Shale 2.0 pushes US crude oil production to record high

- "What the casual observer has not realized is that the U.S. shale growth today is a product of survivorship," expert says

The American oil industry has moved into a new 'Shale 2.0' phase by pushing the country's crude oil production to the highest level in history and surpassing oil output of the world's second-largest crude oil producer Saudi Arabia.

The new techniques that were introduced a decade ago in the U.S. such as 'horizontal drilling' and 'hydraulic fracturing' paved the way for the country to almost double its crude oil production to an average 9.4 million barrels per day (mbpd) in 2015, from 5 mbpd in 2008, according to the Energy Information Administration (EIA) data.

With cost reductions, higher efficiency and new techniques in Shale 2.0, the U.S. not only managed to survive the low oil price environment that began in mid-2014 but also managed to increase its crude production to outperform the Saudis.

'The U.S.' Shale 2.0 story is a story of finance, operation efficiencies, and prolific horizontal plays in the Permian Basin [one of the U.S.' most prolific oil and natural gas geologic basins],' Ed Hirs, an energy economist at the University of Houston, told Anadolu Agency.

'Operational efficiencies developed in the Permian are tremendous and spreading to other basins,' he added.

As the U.S. almost doubled its crude oil production in less than a decade, this played a partial role in increasing the glut of supply in the global oil market and pushed oil prices lower.

When crude oil prices plummeted below $30 a barrel in January 2016, their lowest level in almost 13 years, it hit American shale producers the hardest.

'The U.S. has lost 250,000 direct oilfield workers in the price war started by OPEC. The U.S. has also lost those high-cost shale producers via some 250 bankruptcies and $250 billion in lost capital,' Hirs said.

The 'price war' was a tactic by Saudi Arabia, the most influential member of OPEC, who persuaded the cartel in November 2014 not to trim the organization's output, but instead to let oil prices fall in order to drive high-cost shale oil producers out of the global market.

The strategy worked to a certain extent in the short-term, but hurt Russians as well as Saudi Arabia, whose economies are highly dependent on revenues from oil sales.

After two years of pumping oil at maximum levels, the two countries agreed in November 2016 to join forces for the first time since 2001 to trim their individual production levels, along with some OPEC countries, in order to boost prices.

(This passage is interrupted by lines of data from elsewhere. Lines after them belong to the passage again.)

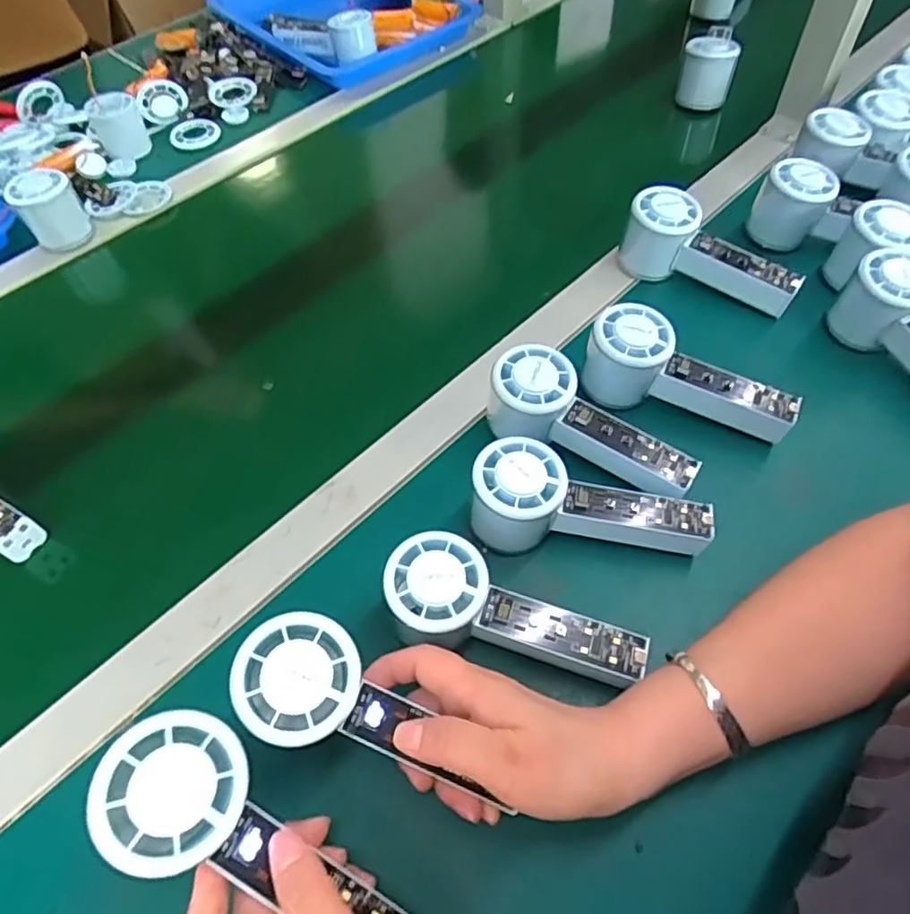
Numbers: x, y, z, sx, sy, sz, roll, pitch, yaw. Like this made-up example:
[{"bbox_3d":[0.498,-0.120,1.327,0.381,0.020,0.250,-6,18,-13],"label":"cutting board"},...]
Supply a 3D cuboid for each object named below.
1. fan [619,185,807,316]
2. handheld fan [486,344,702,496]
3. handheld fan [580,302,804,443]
[{"bbox_3d":[0.223,-0.180,0.544,0.152,0.060,0.055,21,60,15],"label":"fan"},{"bbox_3d":[0.097,-0.023,0.444,0.154,0.060,0.061,20,60,14],"label":"handheld fan"},{"bbox_3d":[0.177,-0.061,0.471,0.156,0.063,0.063,14,59,10],"label":"handheld fan"}]

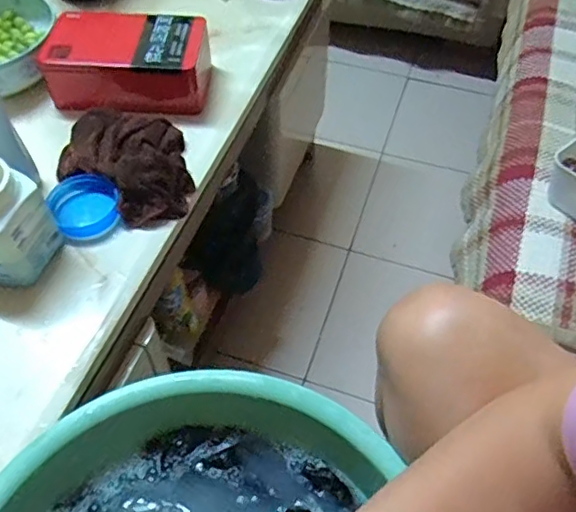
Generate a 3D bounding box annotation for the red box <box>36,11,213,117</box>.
[{"bbox_3d":[-0.212,-0.256,0.768,0.196,0.091,0.119,4,52,4],"label":"red box"}]

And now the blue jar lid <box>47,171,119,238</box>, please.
[{"bbox_3d":[-0.233,-0.054,0.650,0.080,0.024,0.082,-3,66,-1],"label":"blue jar lid"}]

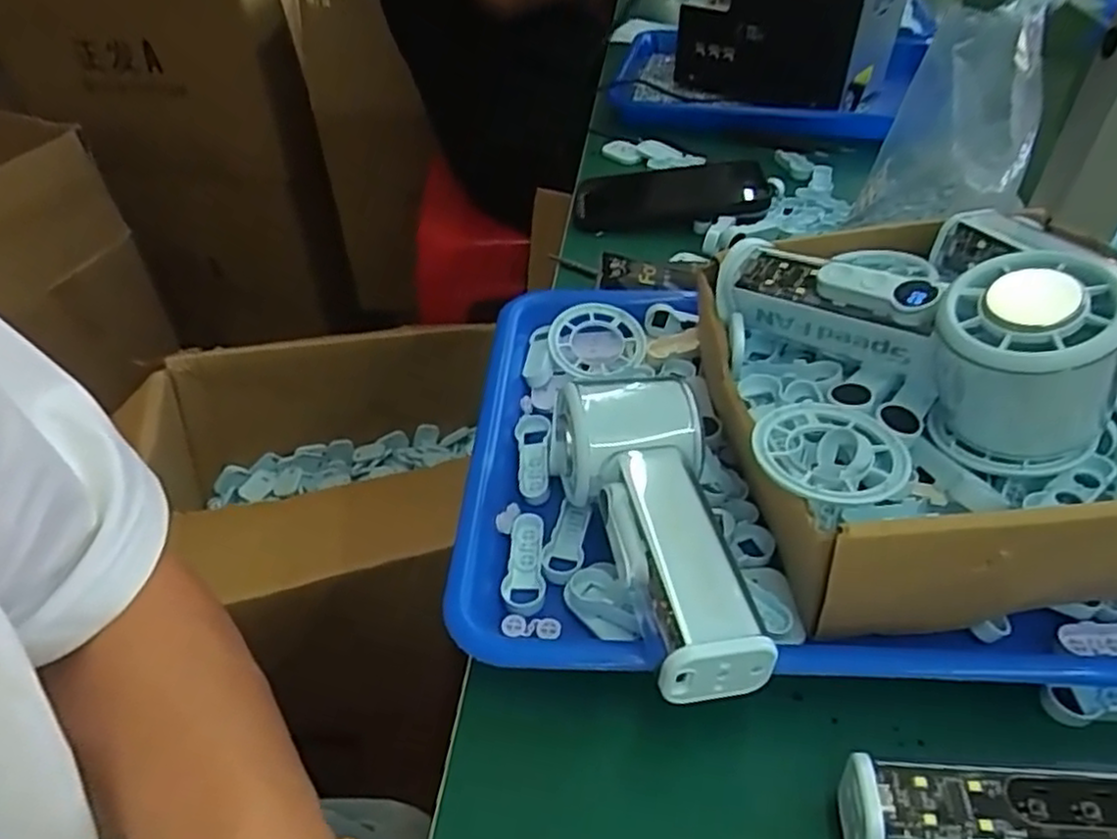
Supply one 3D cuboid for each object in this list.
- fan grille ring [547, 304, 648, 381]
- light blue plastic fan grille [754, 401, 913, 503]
[{"bbox_3d":[0.024,-0.048,0.444,0.056,0.011,0.048,0,61,3],"label":"fan grille ring"},{"bbox_3d":[0.104,0.014,0.283,0.053,0.012,0.056,-1,43,0],"label":"light blue plastic fan grille"}]

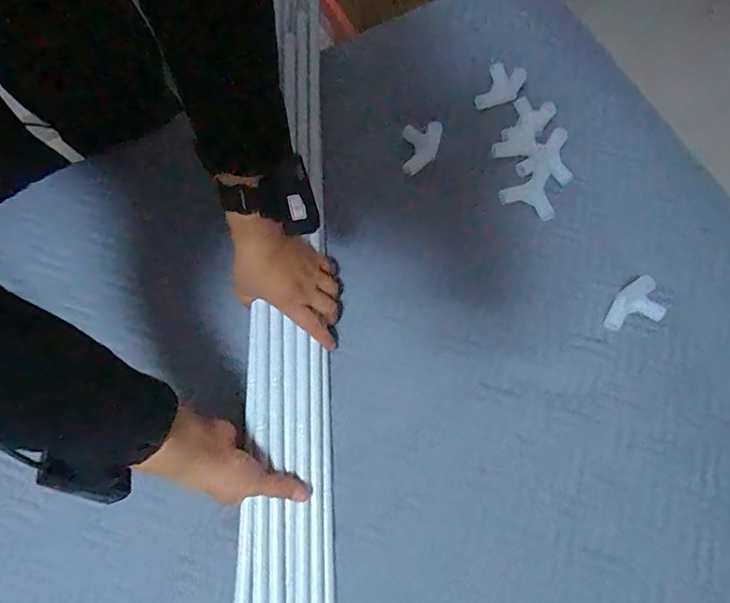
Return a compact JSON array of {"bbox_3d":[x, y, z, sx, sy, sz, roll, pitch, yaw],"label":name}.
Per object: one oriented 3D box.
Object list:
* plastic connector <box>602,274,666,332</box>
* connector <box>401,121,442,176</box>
[{"bbox_3d":[0.316,0.003,0.556,0.071,0.054,0.048,-24,73,-6],"label":"plastic connector"},{"bbox_3d":[0.070,-0.198,0.623,0.058,0.015,0.064,8,96,34],"label":"connector"}]

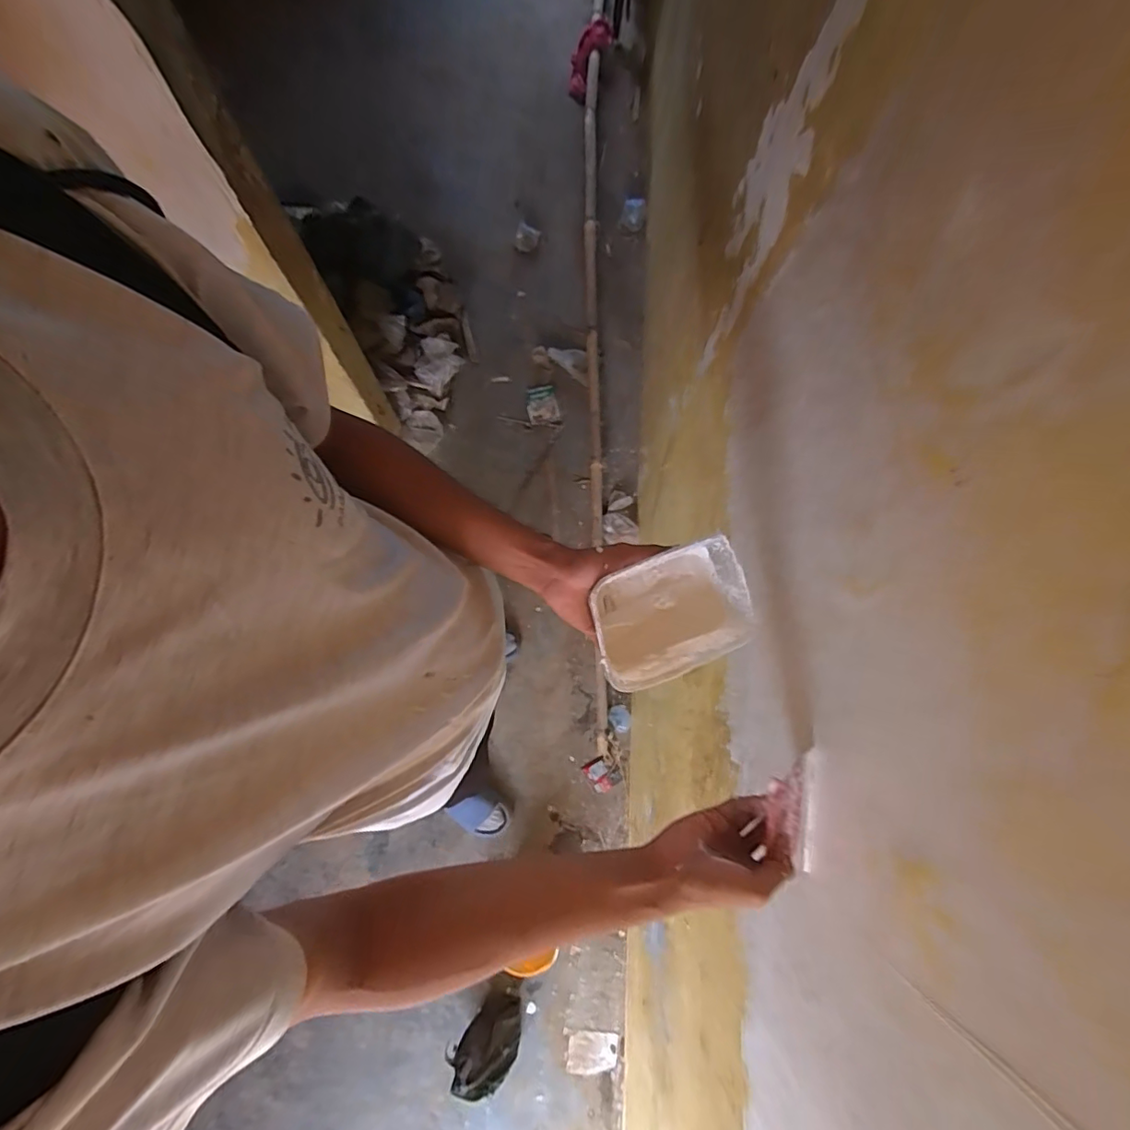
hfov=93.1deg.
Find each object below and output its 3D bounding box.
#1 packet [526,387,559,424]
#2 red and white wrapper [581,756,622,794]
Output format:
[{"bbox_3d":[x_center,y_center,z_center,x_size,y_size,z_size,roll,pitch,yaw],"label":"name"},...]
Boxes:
[{"bbox_3d":[-0.073,-0.502,1.688,0.093,0.017,0.121,-10,80,-7],"label":"packet"},{"bbox_3d":[0.104,0.576,1.475,0.079,0.016,0.087,-34,84,-10],"label":"red and white wrapper"}]

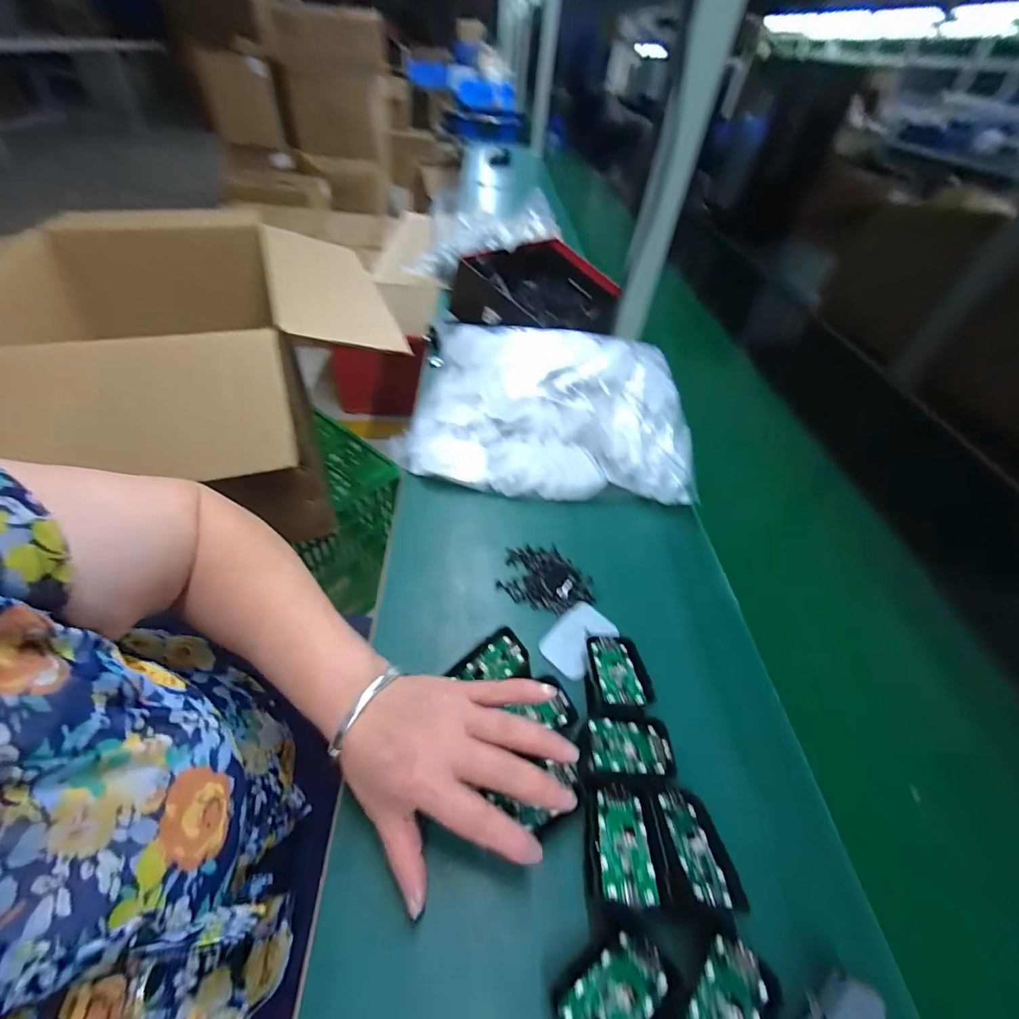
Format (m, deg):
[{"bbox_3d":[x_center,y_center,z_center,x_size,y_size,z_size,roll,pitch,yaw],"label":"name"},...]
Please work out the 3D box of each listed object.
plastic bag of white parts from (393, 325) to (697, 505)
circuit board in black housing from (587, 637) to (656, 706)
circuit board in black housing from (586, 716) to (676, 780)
[{"bbox_3d":[0.055,-0.133,0.570,0.342,0.110,0.249,9,46,2],"label":"plastic bag of white parts"},{"bbox_3d":[0.088,0.129,0.359,0.040,0.007,0.065,-3,31,-2],"label":"circuit board in black housing"},{"bbox_3d":[0.087,0.167,0.316,0.067,0.012,0.039,0,47,-7],"label":"circuit board in black housing"}]

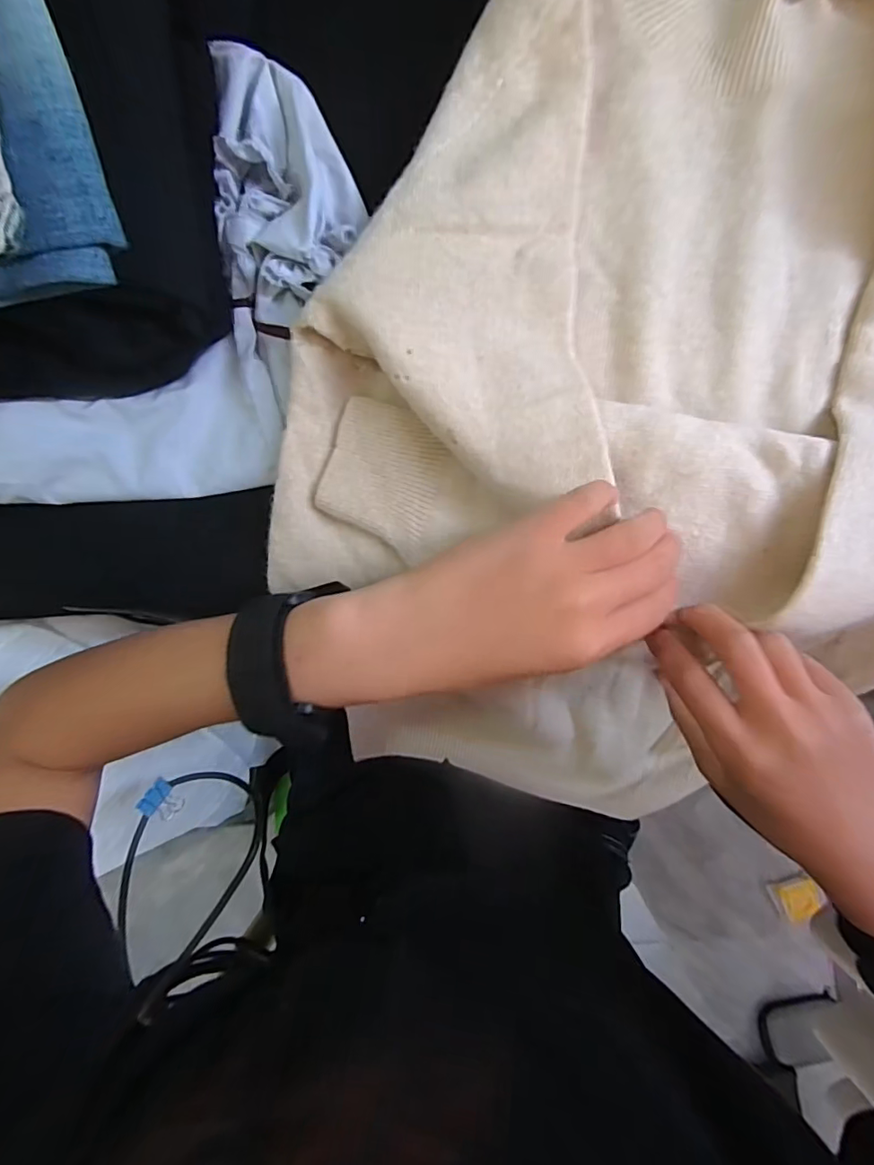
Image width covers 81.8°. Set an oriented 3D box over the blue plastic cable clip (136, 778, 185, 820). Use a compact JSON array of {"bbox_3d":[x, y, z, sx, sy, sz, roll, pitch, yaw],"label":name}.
[{"bbox_3d":[-0.208,0.166,0.382,0.027,0.013,0.025,40,68,0],"label":"blue plastic cable clip"}]

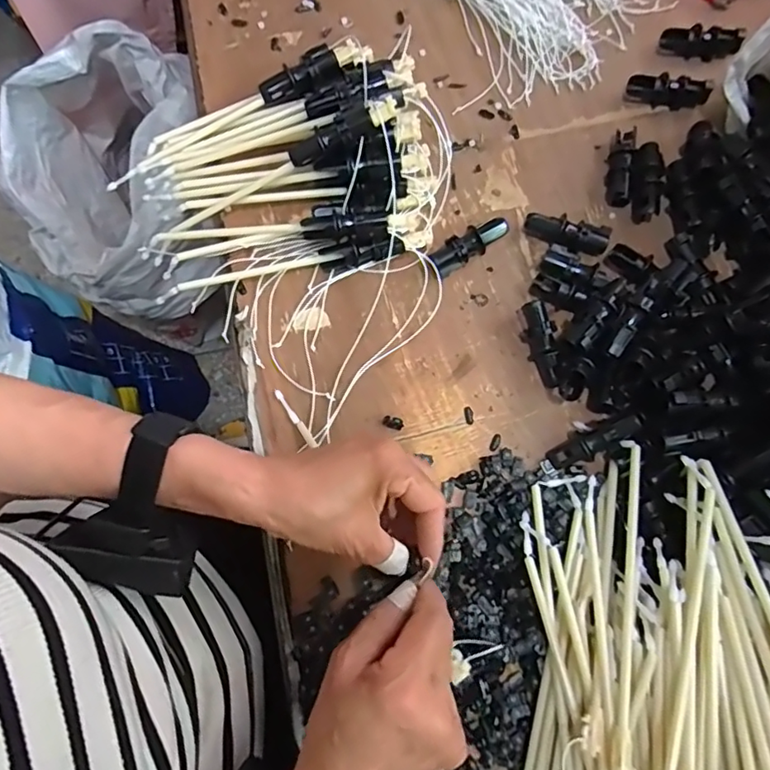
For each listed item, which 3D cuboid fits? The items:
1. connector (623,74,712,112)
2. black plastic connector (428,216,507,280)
[{"bbox_3d":[0.245,-0.252,0.472,0.068,0.021,0.018,10,77,2],"label":"connector"},{"bbox_3d":[0.067,-0.113,0.437,0.067,0.017,0.021,-35,79,-8],"label":"black plastic connector"}]

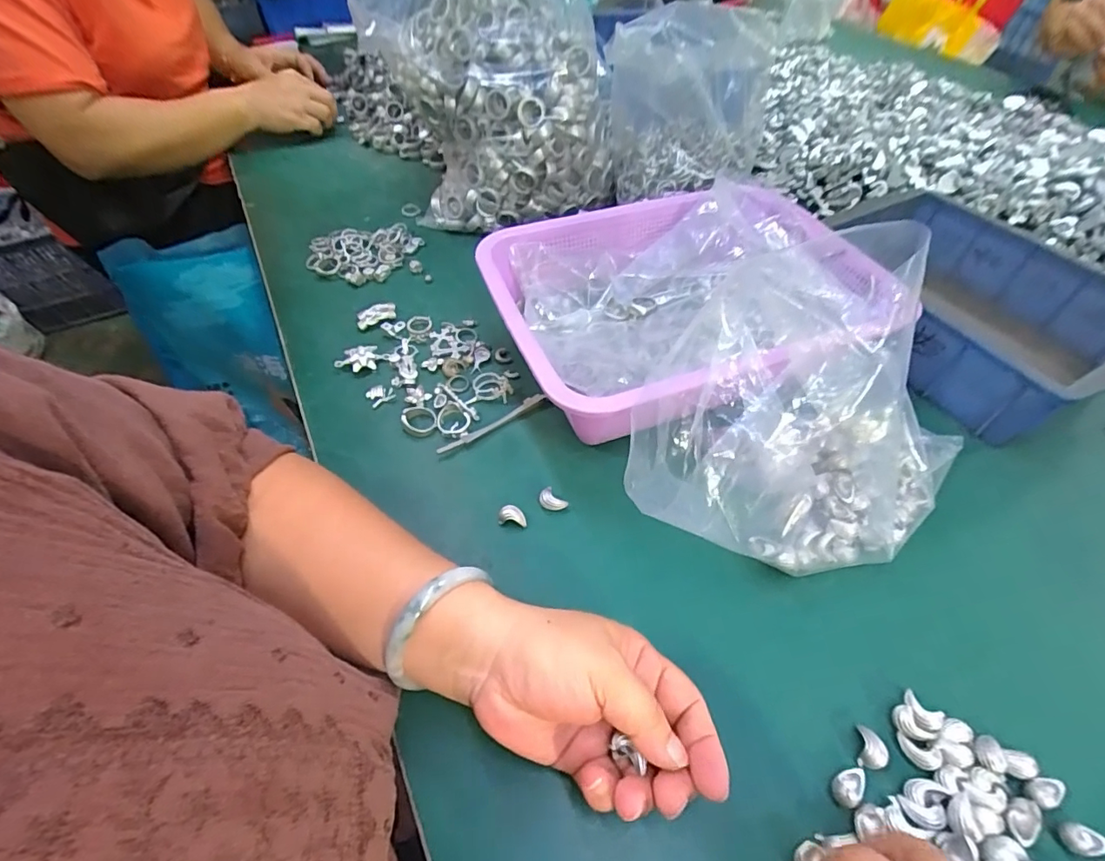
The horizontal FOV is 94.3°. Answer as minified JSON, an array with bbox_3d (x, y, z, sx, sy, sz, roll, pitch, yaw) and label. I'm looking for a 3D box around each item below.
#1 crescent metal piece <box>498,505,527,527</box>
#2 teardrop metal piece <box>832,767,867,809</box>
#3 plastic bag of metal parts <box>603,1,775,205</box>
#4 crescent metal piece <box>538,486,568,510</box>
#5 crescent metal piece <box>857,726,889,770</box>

As oil prices began to climb at the end of 2016, their economies recovered; but that also paved the way for the return of U.S. shale, and only faster and stronger in the form of Shale 2.0.

'What the casual observer has not realized is that the U.S. shale growth today is a product of survivorship,' Hirs said.

'Costs per barrel have declined due to some production improvements, but remember, the companies that survived already had lower operating costs than the ones that failed,' he added.

Low crude oil prices taught American producers of the need to increase efficiency and lower costs in order to survive in the global market.

'The time to drill wells has decreased by as much as 60 percent even while the length of laterals has increased,' Hirs said.

'Today, the industry drills a well with a three-mile lateral in the time that a well with a one-mile lateral took three years ago. Instead of fracking one well with a one-mile lateral, the industry practice is to simultaneously frack three wells with each having three-mile laterals,' he explained.

'These efficiencies in manufacturing are driving the cost reductions that allowed some of the shale players to survive to this day when the Saudis and Russians agreed to raise prices,' Hirs concluded.